Specifically, Hidroelectrica sold energy on a centralized platform in Hungary run by Tradition Financial Services Ltd., a global leader in the brokerage of energy products, although it is mandatory to sell all of the energy produced on OPCOM in Romania.
According to Euro Insol, the insolvency administrator of Hidroelectrica, ANRE’s interpretation breach the following: free movement of goods within the Union, enshrined in Article 35 of the Treaty on the Functioning of the European Union; Directive 2009/72/EC on the internal energy market across the EU; Article 2 of Law No. 123/2012 and GEO 33/2007 on the organization of ANRE, which by Article 8 abolish restrictions on trade in electricity between Member States.
Moreover, it violates the supply license granted by ANRE to Hidroelectrica in 2013, which provides the company right to export power.

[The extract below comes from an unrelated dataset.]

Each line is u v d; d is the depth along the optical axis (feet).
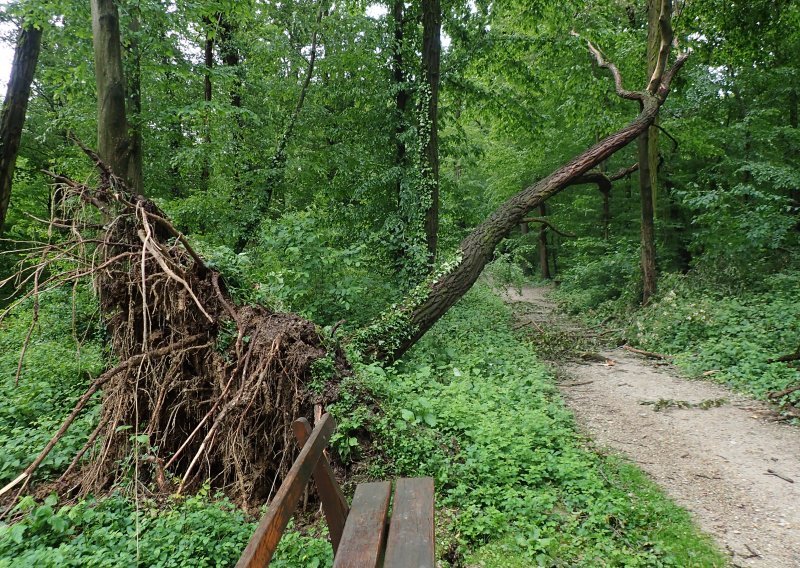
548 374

“Decision of the court has historical value. At the time the sentence becomes final, any producer, whether it is called Hidroelectrica, Nuclearelectrica or Oltenia, will be able to conclude direct contracts to export energy on any of the markets of the Member States”, says Remus Borza, Hidroelectrica insolvency administrator.
“In 2012 we switched off <<the wise guys>> from the cheap energy produced by Hidroelectrica. After they took 1 billion euro from the company, the wise guys reinvented themselves with the help of officials from ANRE, which, by interpreting the legislation in a restrictive and anti-European way, they have created for traders a monopoly: the export of energy. Last year, Romania recorded a record export of energy – 8.7 million MWh. This year will reach 10 million MWh. Not one megawatt was exported by Nuclearelectrica or Oltenia. Hidroelectrica exported 15 MWh, was fined by ANRE and warned with the withdrawal of the supply license withdrawal. By this prohibition, state companies were deprived in the past two years of tens of millions of euros that have gone into the pockets of the same wise guys whose companies export the energy of Romania.
Does today’s officials who favor, even unwittingly, by such an interpretation of the law, energy traders, are the same who, on a voluntary basis, from January 2006 to June 2012, have not verified and have not taken measures to implement ANRE Orders 408/2006 and 445/2009 obliging all energy producers, including Hidroelectrica, to bid the entire amount of energy on OPCOM?”, Borza said.
Hidroelectrica was represented in court by the law firm PeliFilip and lawyer Irina Roxana Petre, the Company’s Legal Department Manager.